==== Records supplied

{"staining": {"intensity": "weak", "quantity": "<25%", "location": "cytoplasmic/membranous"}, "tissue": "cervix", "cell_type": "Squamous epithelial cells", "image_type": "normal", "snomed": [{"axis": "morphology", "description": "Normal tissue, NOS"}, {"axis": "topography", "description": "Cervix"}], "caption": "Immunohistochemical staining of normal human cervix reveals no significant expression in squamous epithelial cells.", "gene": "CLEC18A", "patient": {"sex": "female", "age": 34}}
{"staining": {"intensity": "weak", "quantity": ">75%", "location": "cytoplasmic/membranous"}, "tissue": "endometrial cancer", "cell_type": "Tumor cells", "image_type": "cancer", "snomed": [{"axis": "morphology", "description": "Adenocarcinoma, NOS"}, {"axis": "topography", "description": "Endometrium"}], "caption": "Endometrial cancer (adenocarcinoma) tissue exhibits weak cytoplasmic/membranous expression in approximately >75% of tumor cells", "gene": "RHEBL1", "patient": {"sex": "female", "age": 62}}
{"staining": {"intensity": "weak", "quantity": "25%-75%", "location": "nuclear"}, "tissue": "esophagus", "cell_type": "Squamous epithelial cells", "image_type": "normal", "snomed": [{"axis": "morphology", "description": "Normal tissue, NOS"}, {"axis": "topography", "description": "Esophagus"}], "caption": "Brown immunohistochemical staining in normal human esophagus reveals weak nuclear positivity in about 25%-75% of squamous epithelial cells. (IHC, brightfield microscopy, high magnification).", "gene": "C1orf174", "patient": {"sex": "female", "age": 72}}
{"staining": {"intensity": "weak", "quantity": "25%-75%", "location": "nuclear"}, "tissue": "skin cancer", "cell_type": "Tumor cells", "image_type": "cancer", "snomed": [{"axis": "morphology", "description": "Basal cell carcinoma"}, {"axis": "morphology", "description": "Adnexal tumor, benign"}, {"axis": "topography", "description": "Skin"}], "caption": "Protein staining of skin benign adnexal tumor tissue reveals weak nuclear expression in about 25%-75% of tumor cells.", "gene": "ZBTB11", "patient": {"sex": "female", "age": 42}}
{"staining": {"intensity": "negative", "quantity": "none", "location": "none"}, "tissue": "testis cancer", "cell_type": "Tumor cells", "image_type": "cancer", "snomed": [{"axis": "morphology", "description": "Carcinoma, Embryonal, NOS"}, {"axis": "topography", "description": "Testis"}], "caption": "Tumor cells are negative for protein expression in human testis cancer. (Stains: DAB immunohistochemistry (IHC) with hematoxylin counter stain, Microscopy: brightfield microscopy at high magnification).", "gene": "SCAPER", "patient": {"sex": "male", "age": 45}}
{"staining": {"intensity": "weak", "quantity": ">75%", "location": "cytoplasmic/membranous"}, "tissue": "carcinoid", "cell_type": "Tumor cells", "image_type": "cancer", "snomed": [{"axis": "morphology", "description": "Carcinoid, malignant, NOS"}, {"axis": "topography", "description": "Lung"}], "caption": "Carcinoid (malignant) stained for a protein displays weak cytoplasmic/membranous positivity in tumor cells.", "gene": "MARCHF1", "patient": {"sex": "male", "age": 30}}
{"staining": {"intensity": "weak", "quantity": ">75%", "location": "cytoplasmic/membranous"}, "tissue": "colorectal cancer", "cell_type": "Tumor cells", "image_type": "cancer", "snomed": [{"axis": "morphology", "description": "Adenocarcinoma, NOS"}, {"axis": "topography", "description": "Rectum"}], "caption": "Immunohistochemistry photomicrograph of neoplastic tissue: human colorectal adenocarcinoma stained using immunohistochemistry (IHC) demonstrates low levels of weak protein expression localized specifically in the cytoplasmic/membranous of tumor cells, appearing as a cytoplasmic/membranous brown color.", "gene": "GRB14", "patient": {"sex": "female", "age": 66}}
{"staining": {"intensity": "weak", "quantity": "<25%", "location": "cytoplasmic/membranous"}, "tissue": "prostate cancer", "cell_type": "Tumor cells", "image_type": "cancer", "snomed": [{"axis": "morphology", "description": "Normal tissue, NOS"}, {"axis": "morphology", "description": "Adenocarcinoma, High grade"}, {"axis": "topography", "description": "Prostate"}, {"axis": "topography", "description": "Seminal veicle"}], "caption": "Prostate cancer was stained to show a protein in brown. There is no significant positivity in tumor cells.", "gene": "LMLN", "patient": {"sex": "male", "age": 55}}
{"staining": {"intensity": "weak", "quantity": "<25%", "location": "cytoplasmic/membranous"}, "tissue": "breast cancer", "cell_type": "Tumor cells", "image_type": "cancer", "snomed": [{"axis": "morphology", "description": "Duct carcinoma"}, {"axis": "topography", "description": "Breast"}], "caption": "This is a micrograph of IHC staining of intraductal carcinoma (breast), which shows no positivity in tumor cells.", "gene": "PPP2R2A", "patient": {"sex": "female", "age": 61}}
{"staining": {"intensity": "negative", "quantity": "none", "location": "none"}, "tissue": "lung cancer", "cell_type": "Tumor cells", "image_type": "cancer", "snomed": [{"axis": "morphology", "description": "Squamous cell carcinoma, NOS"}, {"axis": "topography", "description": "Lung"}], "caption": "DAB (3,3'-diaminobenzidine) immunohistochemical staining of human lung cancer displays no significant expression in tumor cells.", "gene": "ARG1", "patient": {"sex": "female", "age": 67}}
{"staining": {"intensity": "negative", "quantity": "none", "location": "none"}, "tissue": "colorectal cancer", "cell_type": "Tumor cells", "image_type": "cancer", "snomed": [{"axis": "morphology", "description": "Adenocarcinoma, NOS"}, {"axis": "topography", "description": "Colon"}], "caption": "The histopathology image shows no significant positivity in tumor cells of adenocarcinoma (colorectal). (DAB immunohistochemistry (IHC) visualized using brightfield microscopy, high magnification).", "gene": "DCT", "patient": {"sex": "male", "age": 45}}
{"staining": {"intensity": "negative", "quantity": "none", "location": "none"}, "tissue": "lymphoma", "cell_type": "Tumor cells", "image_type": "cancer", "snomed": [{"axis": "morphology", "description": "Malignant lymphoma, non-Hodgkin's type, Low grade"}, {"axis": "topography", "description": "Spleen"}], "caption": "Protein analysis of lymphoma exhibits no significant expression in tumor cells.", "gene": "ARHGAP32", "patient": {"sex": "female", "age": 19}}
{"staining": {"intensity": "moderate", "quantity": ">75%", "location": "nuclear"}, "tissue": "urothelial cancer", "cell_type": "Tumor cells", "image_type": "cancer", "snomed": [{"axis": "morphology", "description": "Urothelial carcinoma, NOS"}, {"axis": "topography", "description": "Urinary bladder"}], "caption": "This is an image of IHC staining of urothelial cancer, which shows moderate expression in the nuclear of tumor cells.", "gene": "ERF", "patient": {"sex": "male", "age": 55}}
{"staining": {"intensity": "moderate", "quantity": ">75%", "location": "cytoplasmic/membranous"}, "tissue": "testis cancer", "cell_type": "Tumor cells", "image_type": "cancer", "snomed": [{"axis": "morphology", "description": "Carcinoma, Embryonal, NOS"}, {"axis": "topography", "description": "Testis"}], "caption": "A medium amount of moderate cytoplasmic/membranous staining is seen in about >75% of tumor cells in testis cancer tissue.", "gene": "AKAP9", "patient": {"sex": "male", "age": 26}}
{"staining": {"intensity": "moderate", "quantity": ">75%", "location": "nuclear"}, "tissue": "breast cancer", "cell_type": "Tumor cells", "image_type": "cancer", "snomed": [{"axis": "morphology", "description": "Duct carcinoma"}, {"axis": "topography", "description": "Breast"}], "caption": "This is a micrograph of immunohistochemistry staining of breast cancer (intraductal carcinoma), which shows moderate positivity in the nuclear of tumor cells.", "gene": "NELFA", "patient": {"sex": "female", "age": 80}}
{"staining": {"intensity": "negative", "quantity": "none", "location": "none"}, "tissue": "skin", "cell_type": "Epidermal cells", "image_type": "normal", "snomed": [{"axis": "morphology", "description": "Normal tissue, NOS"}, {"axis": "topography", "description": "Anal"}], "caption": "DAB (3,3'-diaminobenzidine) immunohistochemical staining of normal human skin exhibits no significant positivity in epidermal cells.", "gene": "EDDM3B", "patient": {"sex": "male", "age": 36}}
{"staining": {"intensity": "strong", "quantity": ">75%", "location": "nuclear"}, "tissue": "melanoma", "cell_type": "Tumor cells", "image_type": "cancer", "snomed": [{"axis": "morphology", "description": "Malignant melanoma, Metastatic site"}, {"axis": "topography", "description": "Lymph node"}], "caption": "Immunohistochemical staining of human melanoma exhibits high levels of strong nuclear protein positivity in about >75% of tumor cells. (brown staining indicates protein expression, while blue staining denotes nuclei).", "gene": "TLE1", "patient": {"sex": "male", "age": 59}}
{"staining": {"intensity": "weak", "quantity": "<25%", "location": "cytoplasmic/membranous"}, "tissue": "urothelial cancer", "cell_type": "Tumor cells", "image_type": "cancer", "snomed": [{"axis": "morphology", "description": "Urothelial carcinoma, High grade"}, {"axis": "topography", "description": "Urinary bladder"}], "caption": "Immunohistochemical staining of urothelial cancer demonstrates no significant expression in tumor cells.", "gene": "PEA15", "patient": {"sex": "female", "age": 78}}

========

Exercise aim: Going down the listing above, begin printing at the line with "histopathology image shows" and finish with the line with "non-Hodgkin's type, Low", exactly as they appear.

Response to the task:
{"staining": {"intensity": "negative", "quantity": "none", "location": "none"}, "tissue": "colorectal cancer", "cell_type": "Tumor cells", "image_type": "cancer", "snomed": [{"axis": "morphology", "description": "Adenocarcinoma, NOS"}, {"axis": "topography", "description": "Colon"}], "caption": "The histopathology image shows no significant positivity in tumor cells of adenocarcinoma (colorectal). (DAB immunohistochemistry (IHC) visualized using brightfield microscopy, high magnification).", "gene": "DCT", "patient": {"sex": "male", "age": 45}}
{"staining": {"intensity": "negative", "quantity": "none", "location": "none"}, "tissue": "lymphoma", "cell_type": "Tumor cells", "image_type": "cancer", "snomed": [{"axis": "morphology", "description": "Malignant lymphoma, non-Hodgkin's type, Low grade"}, {"axis": "topography", "description": "Spleen"}], "caption": "Protein analysis of lymphoma exhibits no significant expression in tumor cells.", "gene": "ARHGAP32", "patient": {"sex": "female", "age": 19}}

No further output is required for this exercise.